Although there are numerous monographs and essay anthologies in the social sciences on the ties between Southeast Asia and Australia (and the wider region of Oceania), with one exception there has not been a recent substantive study of literary and cultural productions that arise because of such connections. In Tseen Khoo’s Banana-Bending: Asian-Australian and Asian-Canadian Literatures (2003), Alice Pung’s edited anthology Growing Up Asian in Australia (2008), Amerasia journal’s 2010 special issue comparing Asian Australia and Asian America, and more recently the Journal of Postcolonial Writing’s 2016 special issue on Asian Australian writing, most of the works discussed are by authors of East Asian and South Asian descent, although there is some attention given to writing by a few authors of Southeast Asian ancestry.

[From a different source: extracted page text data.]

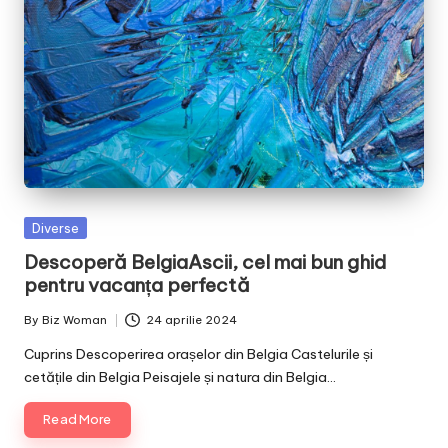
Posted
Diverse
in
Descoperă BelgiaAscii, cel mai bun ghid
pentru vacanța perfectă
By
Biz Woman
24 aprilie 2024
Posted
by
Cuprins Descoperirea orașelor din Belgia Castelurile și
cetățile din Belgia Peisajele și natura din Belgia…
Read More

We take our lead for this collaborative session from José Wendell Capili’s recent literary history, Migrations and Mediation (2016), which traces the emergence and growth of Southeast Asian diasporic writing in Australia from the 1970s to the present day. Thus, we welcome papers on authors such as Hsu-ming Teo, Lau Siew Mei, Simone Lazaroo, Julie Koh, Dewi Anggraeni, Nam Le, Hoa Pham, Merlinda Bobis, Arlene Chai, and others. We also invite papers that focus on exchanges and collaborations between Southeast Asian and Indigenous authors and artists. Topics of interest include (but are not limited to): colonialism and race/multiculturalism, nationalism and national culture, migration and diaspora, critical refugee studies, transnationalism and globalization.

Please send 250-word abstracts and 100-word speaker bios, as well as any questions, to Weihsin Gui ([email protected]) and Brenda Machosky ([email protected]) by 15 March, 2019. Please note that speakers whose papers are accepted for this session will need to become members of the Modern Language Association by 7 April, 2019 in order to participate in the conference itself.